I am not a legal academic. I am not a human rights lawyer. I am just a criminal hack. I have been a criminal hack for twenty years. I was a criminal hack before the introduction of the Human Rights Act and have been ever since.
I have never appeared in Strasbourg and (this seems important to many non-lawyers) I have never earned a single penny out of the Human Rights Act.
But this much I do know. Criminals are not routinely acquitted because of the Human Rights Act. They are acquitted because ordinary people, the everyman/woman that Grayling claims to speak for, decide that they should be found not guilty. Sometimes that decision is influenced by incompetency or a lack of funding in the system leading to poor prosecution. I cannot think of a single verdict in the last 14 years that has been as a result of the Human Rights Act.

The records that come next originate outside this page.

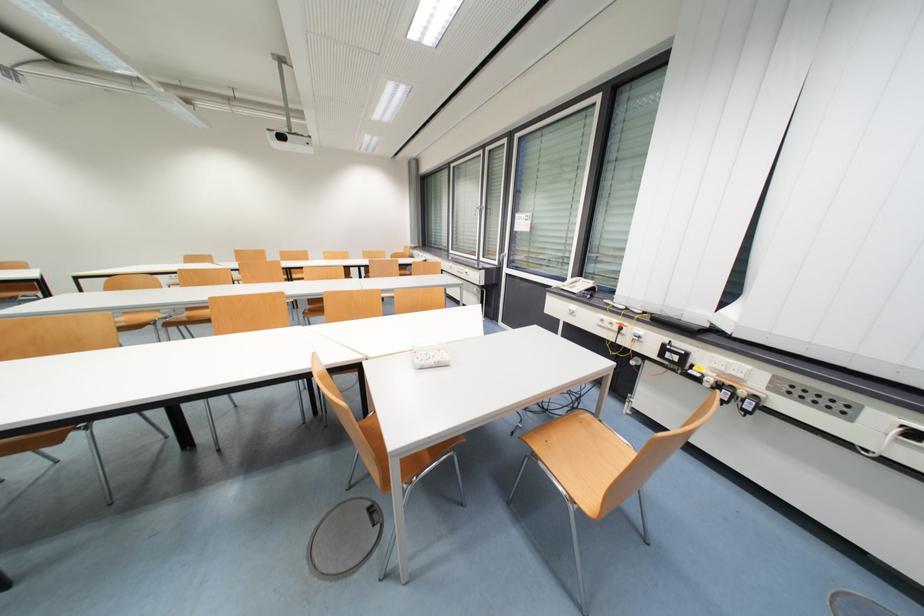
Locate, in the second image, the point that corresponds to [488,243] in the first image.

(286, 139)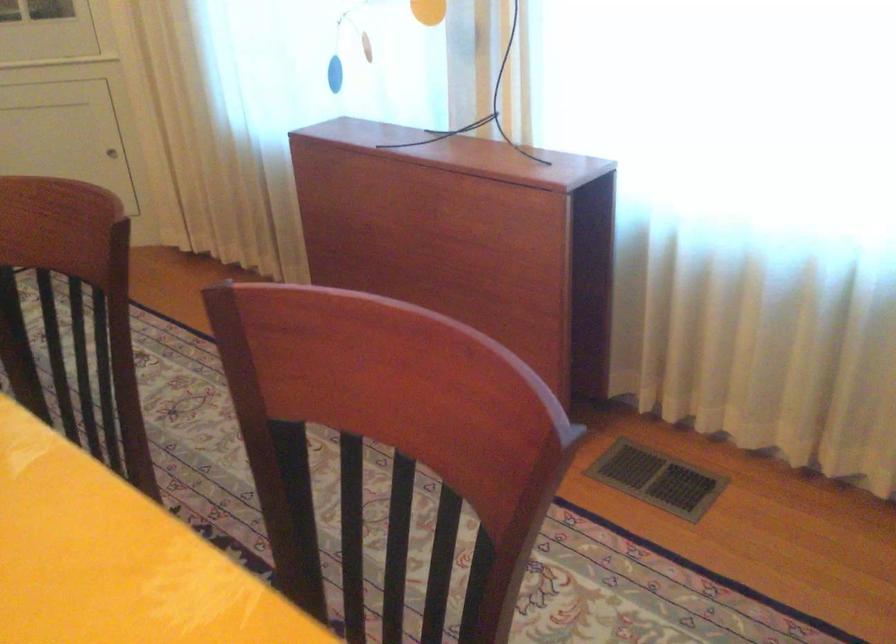
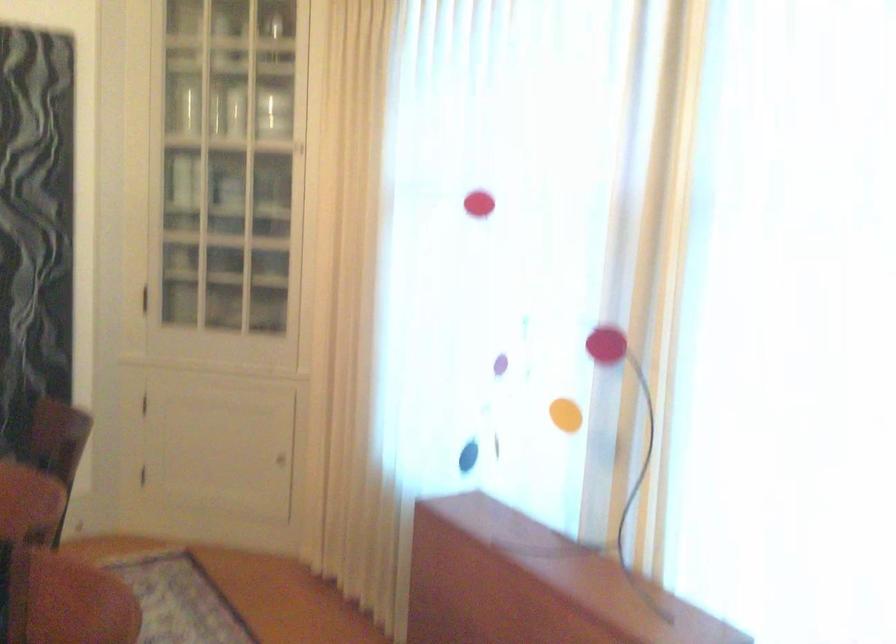
The point at (109, 156) is marked in the first image. Where is the corresponding point in the second image?

(280, 460)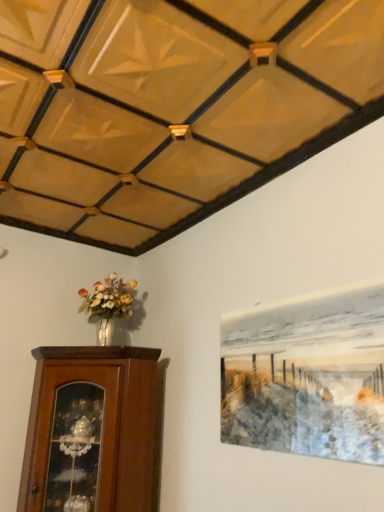
Question: Does brown wooden cabinet at lower left turn towards metallic silver painting at upper right?

Choices:
 (A) yes
 (B) no

Answer: (B)

Question: Can we say brown wooden cabinet at lower left lies outside metallic silver painting at upper right?

Choices:
 (A) no
 (B) yes

Answer: (B)

Question: Could metallic silver painting at upper right be considered to be inside brown wooden cabinet at lower left?

Choices:
 (A) yes
 (B) no

Answer: (B)

Question: Considering the relative sizes of brown wooden cabinet at lower left and metallic silver painting at upper right in the image provided, is brown wooden cabinet at lower left shorter than metallic silver painting at upper right?

Choices:
 (A) yes
 (B) no

Answer: (B)

Question: From the image's perspective, is brown wooden cabinet at lower left over metallic silver painting at upper right?

Choices:
 (A) yes
 (B) no

Answer: (B)

Question: Is brown wooden cabinet at lower left further to the viewer compared to metallic silver painting at upper right?

Choices:
 (A) no
 (B) yes

Answer: (B)

Question: Is metallic silver painting at upper right to the right of brown wooden cabinet at lower left from the viewer's perspective?

Choices:
 (A) yes
 (B) no

Answer: (A)

Question: Can you confirm if metallic silver painting at upper right is shorter than brown wooden cabinet at lower left?

Choices:
 (A) no
 (B) yes

Answer: (B)

Question: From a real-world perspective, is metallic silver painting at upper right over brown wooden cabinet at lower left?

Choices:
 (A) no
 (B) yes

Answer: (B)

Question: Could you tell me if metallic silver painting at upper right is turned towards brown wooden cabinet at lower left?

Choices:
 (A) no
 (B) yes

Answer: (A)

Question: From the image's perspective, is metallic silver painting at upper right located above brown wooden cabinet at lower left?

Choices:
 (A) no
 (B) yes

Answer: (B)

Question: Considering the relative positions of metallic silver painting at upper right and brown wooden cabinet at lower left in the image provided, is metallic silver painting at upper right to the left of brown wooden cabinet at lower left from the viewer's perspective?

Choices:
 (A) yes
 (B) no

Answer: (B)

Question: From a real-world perspective, is brown wooden cabinet at lower left physically located above or below metallic silver painting at upper right?

Choices:
 (A) below
 (B) above

Answer: (A)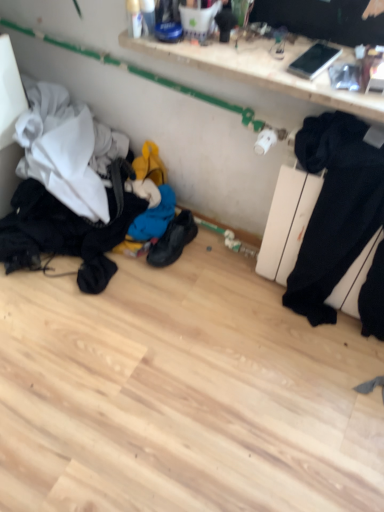
This screenshot has width=384, height=512. What are the coordinates of `free point below black leather shoes at center (from a real-world perspective)` in the screenshot? It's located at (177, 255).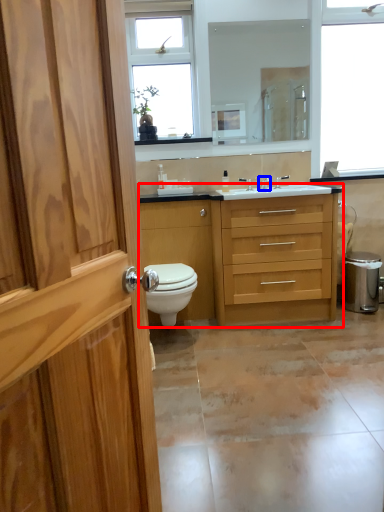
Question: Which object appears closest to the camera in this image, bathroom cabinet (highlighted by a red box) or tap (highlighted by a blue box)?

Choices:
 (A) bathroom cabinet
 (B) tap

Answer: (A)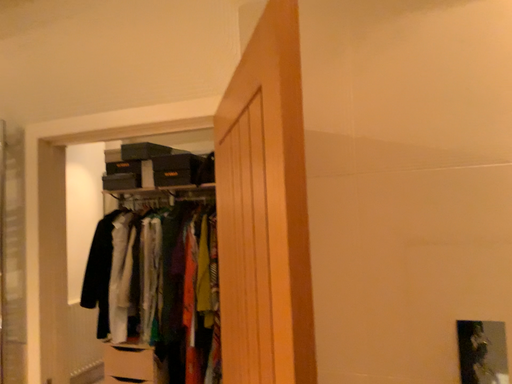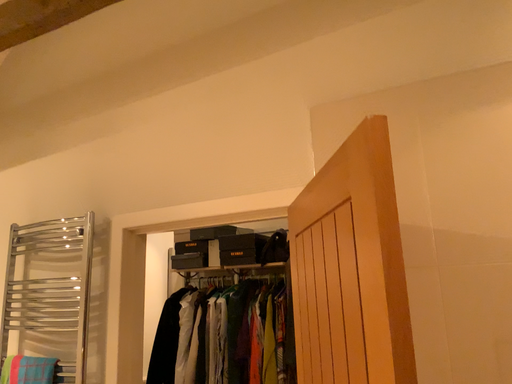
Question: Which way did the camera rotate in the video?

Choices:
 (A) rotated upward
 (B) rotated downward

Answer: (A)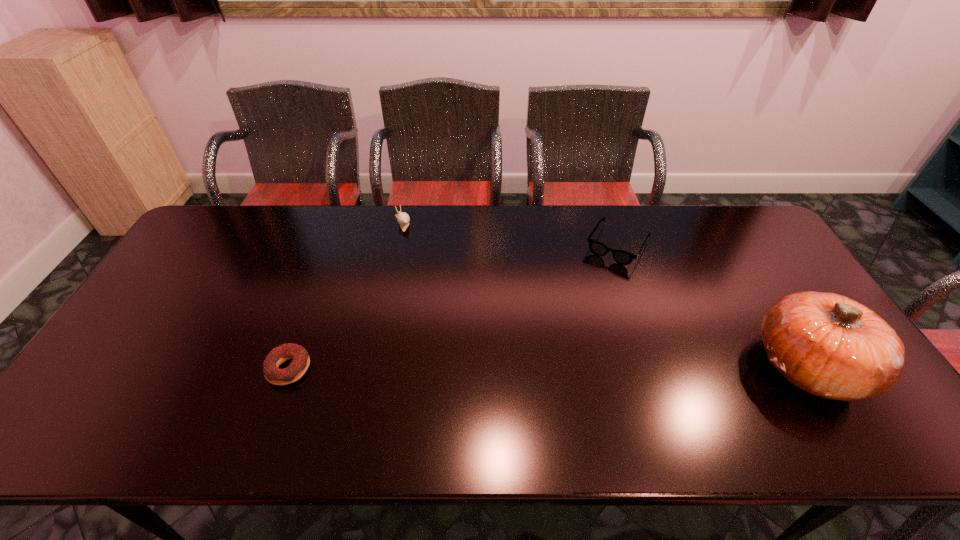
Image resolution: width=960 pixels, height=540 pixels. I want to click on vacant spot on the desktop that is between the doughnut and the rightmost object and is positioned on the shell of the third object from right to left, so click(x=474, y=367).

Image resolution: width=960 pixels, height=540 pixels. I want to click on vacant space on the desktop that is between the doughnut and the pumpkin and is positioned on the arms of the spectacles, so click(544, 367).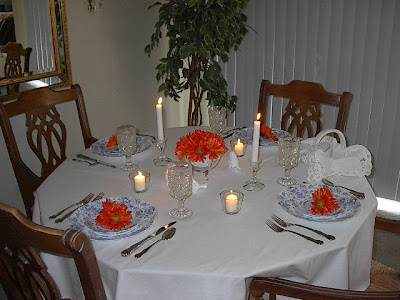
Locate an element on the screen. This screenshot has height=300, width=400. candles is located at coordinates (143, 175), (159, 111), (226, 202), (240, 146), (256, 123).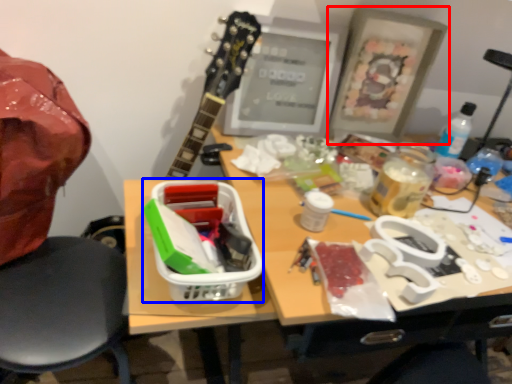
Question: Among these objects, which one is farthest to the camera, picture frame (highlighted by a red box) or lunch box (highlighted by a blue box)?

Choices:
 (A) picture frame
 (B) lunch box

Answer: (A)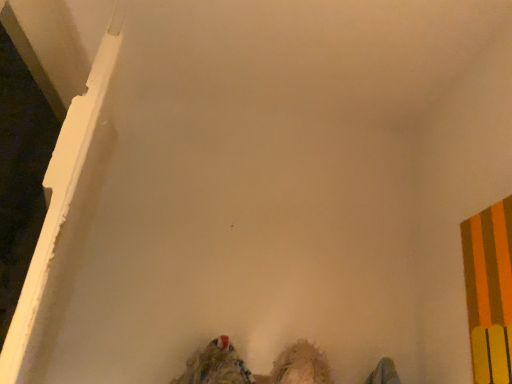
What is the approximate height of white painted wood at left?

white painted wood at left is 24.00 inches in height.

Describe the element at coordinates (59, 207) in the screenshot. I see `white painted wood at left` at that location.

Find the location of a particular element. This screenshot has width=512, height=384. white painted wood at left is located at coordinates (59, 207).

What is the approximate width of white painted wood at left?

1.95 inches.

At what (x,y) coordinates should I click in order to perform the action: click on white painted wood at left. Please return your answer as a coordinate pair (x, y). Looking at the image, I should click on (59, 207).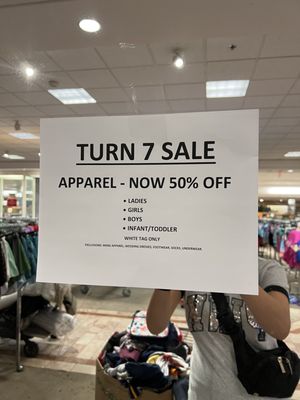
Find the location of a particular element. carpet is located at coordinates (104, 300), (73, 391).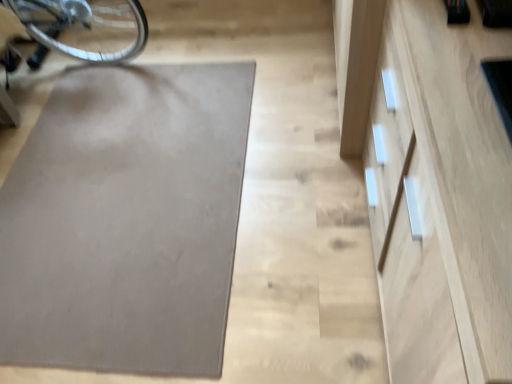
Find the location of a particular element. This screenshot has height=384, width=512. vacant space underneath matte gray yoga mat at center (from a real-world perspective) is located at coordinates (124, 188).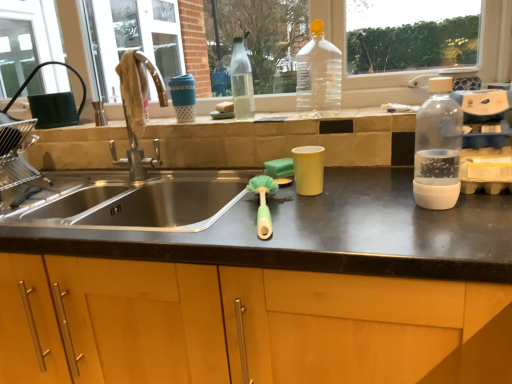
The width and height of the screenshot is (512, 384). Identify the location of free spot in front of transparent plastic bottle at right, the first bottle from the right. (441, 235).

In all that time, since the HRA was introduced, I have heard the Act quoted in argument a handful of times. More often you hear reference to the fundamental rights it seeks to protect. Things like the right to a fair trial. It will be deployed as a means of persuading the Judge to use her discretion in applying the domestic law. I have never witnessed a Crown Court Judge who felt their hands were tied by a decision of the European Court.
If you read the HRA it simply requires courts to take into account any decision of various aspect of the European Union machinery. Judges in this country are still taking the decisions that matter in the criminal courts of this nation, applying our national laws under the umbrella of protections forged after the Second World War.
So I ask you, just what is wrong with that?
I appreciate that there are instances when the general public feel that human rights lead to some startling outcomes. These rarely occur within the sphere of strictly criminal law. They may sometimes happen with matters ancilicary to criminal law, such as the deportation of foreign criminals. I am afraid these are exactly the sort of situations when courts do something unpopular because it is the right, not necessarily the popular, thing to do.
It is important that the courts are there to protect the rights of every individual that comes before them. It is right that we all know what those fundamental rights are.
If there is a need to make some refinements then these should be carefully though through revisions rather than declarations of abolishing, repealing and abandoning. The Conservative proposals have an element of the Emperor’s new clothes about them as described by Carl Gardner in his blog. What is not required is a campaign that seems to suggest human rights are a bad thing.
The proposals contain some preposterous elements. There is a suggestion that the fundamental rights may apply in matters that are serious but not when the matter is trivial. Who decides that? Why does the right to a fair trial depend on whether something is trivial or serious? The idea that we should withdraw from the Convention? That is withdrawing from the EU. Without referendum but as a fit of pique. Politics of the playground.
The language of the proposals and the way they are framed play upon and accentuate every single misconception about human rights and the courts. It is irresponsible. It is misleading. It is reprehensible.
Do I think that junking the Human Rights Act will stop Judges doing the right thing? No I do not. Do I think it is a ridiculous, ill informed policy proposal designed to pander to a certain sector of the electorate? Absolutely. What would I rather happen? I would rather the Government respected human rights more than they do, and that they demonstrated to the people of this nation that human rights are to be cherished, not decried.